REVIEW: Prometheus


In the year 2089, archeologists Shaw (Noomi Rapace) and Holloway (Logan Marshall-Green) discover a series of matching symbols in various unrelated ancient sites around the world. They lead an interstellar expedition, funded by the Weyland Corporation, to investigate. With a crew that includes company stooge Vickers (Charlize Theron), blue collar Captain Janek (Idris Elba) and a state-of-the-art android named David (Michael Fassbender), they follow the signal to the remote moon of LV223, where an underground series of caves reveals the same symbols – and a whole lot more.

PROMETHEUS is a film that benefits from its audience knowing as little as possible going in, suffice to say it certainly has plenty of grand ambition, both in its design, philosophy and intent to see its cast die horribly at the hands of extra-terrestrial beasties. On paper the cast seems to be a perfect rag-tag assortment of prickly crew and prissy scientists, all destined to meet their makers together, but the script seems intent on squandering their talents. The often sinister Sean Harris is largely wasted as the jobbing geologist with a vocal disinterest in anything otherworldly, while the over exuberant Rafe Spall is barely given a look in. Guy Pearce is completely miscast in a role that has been desperately kept secret by the filmmakers – and for good reason.

Michael Fassbender steals the show yet again as the T.E. Lawrence-loving android, whose loyalties appear to lie with everyone other than his fellow crew members, and is ably supported by Idris Elba’s endearing captain. Noomi Rapace does her best as our increasingly put-upon heroine, but she lacks the star power to really get the audience on her side. Personally I think she’d have been far better suited playing a weasely company employee, sent to ensure the mission go off according to plan and under budget. Instead that role goes to Charlize Theron, who commits herself admirably, but would have made a far more robust and heroic lead than her diminutive co-star.

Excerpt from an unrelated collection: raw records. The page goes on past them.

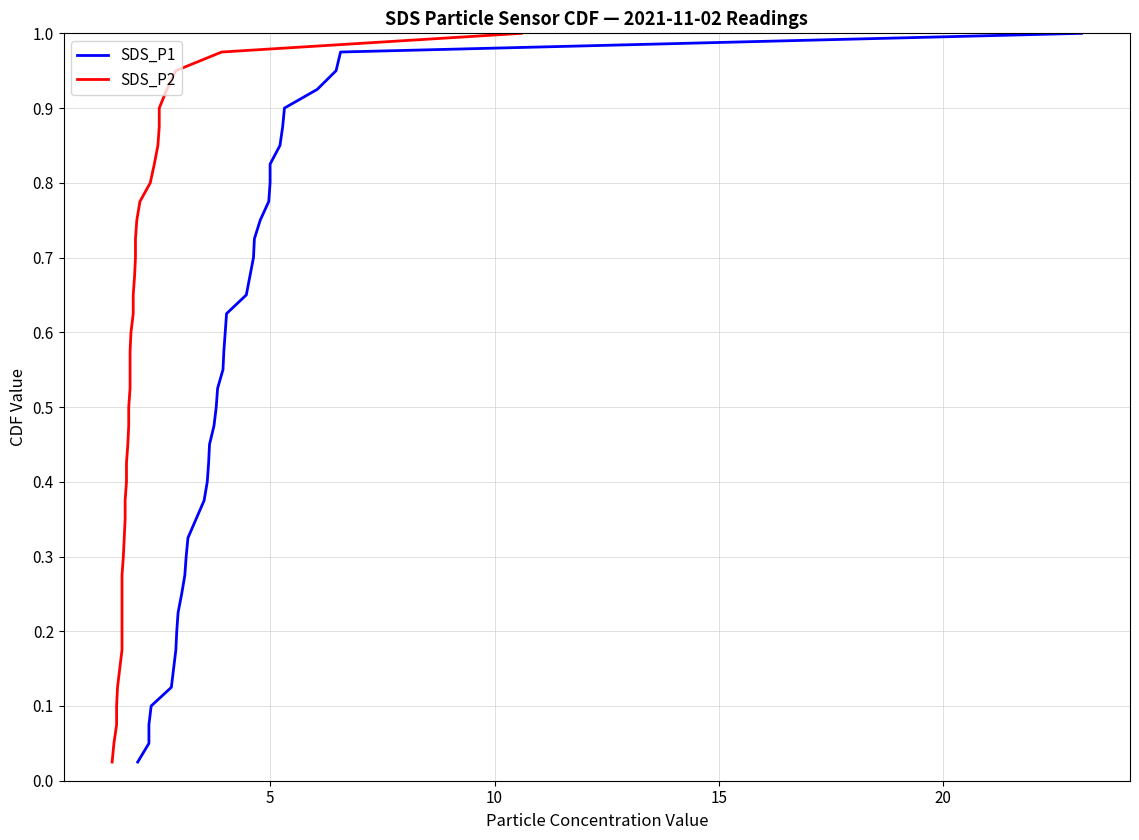

True or false: SDS_P2 has more than 1 interior local peaks.

False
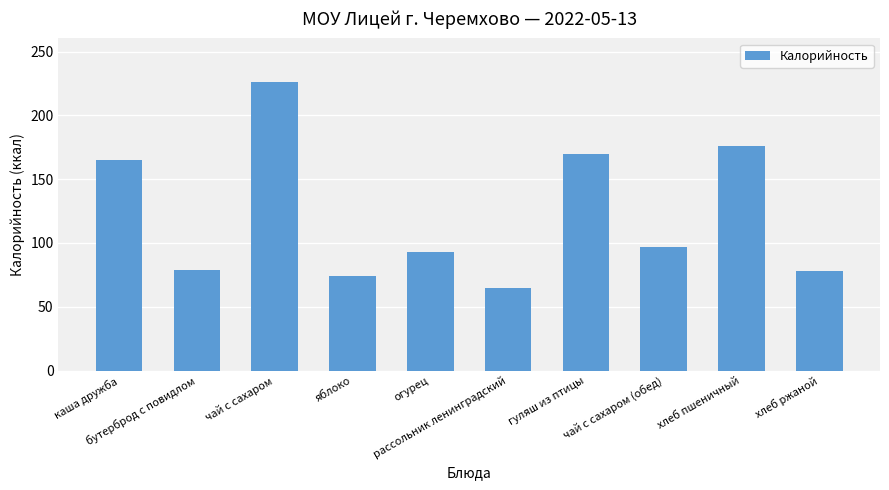

What is the smallest value displayed?

64.3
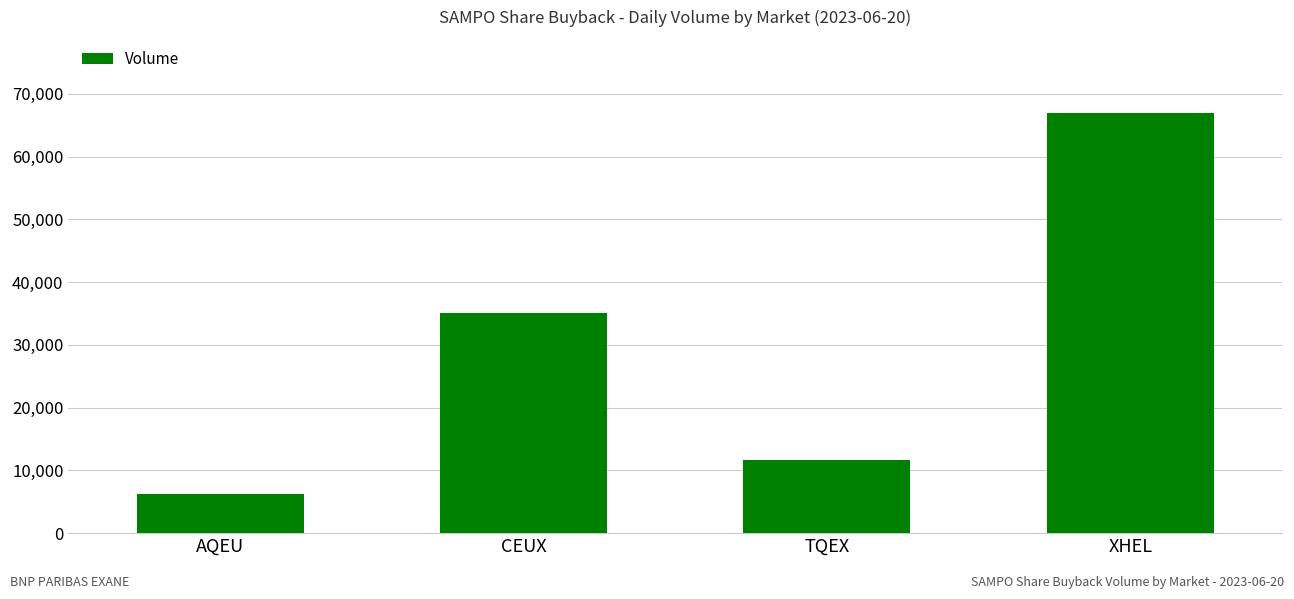

List the labels in order of value, smallest first.

AQEU, TQEX, CEUX, XHEL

Director Ridley Scott built his career on his defining visions of a dystopian future, and if nothing else PROMETHEUS looks incredible. Witnessed on a large IMAX screen, Scott’s swooping vistas of the Icelandic wilderness, endless panoramas of deep space or even the interiors of caves and spacecraft deserve to stand alongside anything you will see in BLADE RUNNER or his original ALIEN. But in many ways this is also where the film’s problems lie. Frequently the plot of PROMETHEUS veers too far from recognisable ALIEN mythology for the film to be satisfyingly embraced as a prequel, all the while surrounding itself with iconic imagery synonymous with Scott’s earlier film. Elsewhere, the script teases at a quasi-creationist backstory that is then left largely unexplained, instead devoting its time to characters and situations that go nowhere.

Fans of the ALIEN franchise will doubtless walk away from PROMETHEUS disappointed, as this simply isn’t the film they were hoping to see. However, when taken as a standalone deep space monster movie, there is more than enough action, suspense and monster-related gooiness to keep most summer moviegoers and even dedicated science-fiction fans entertained. Scott has already suggested that PROMETHEUS may become a trilogy of films if this one does well, which would certainly give him the opportunity to answer at least some of the myriad questions – both profound and mundane – that are left scattered across his majestic yet inhospitable landscape.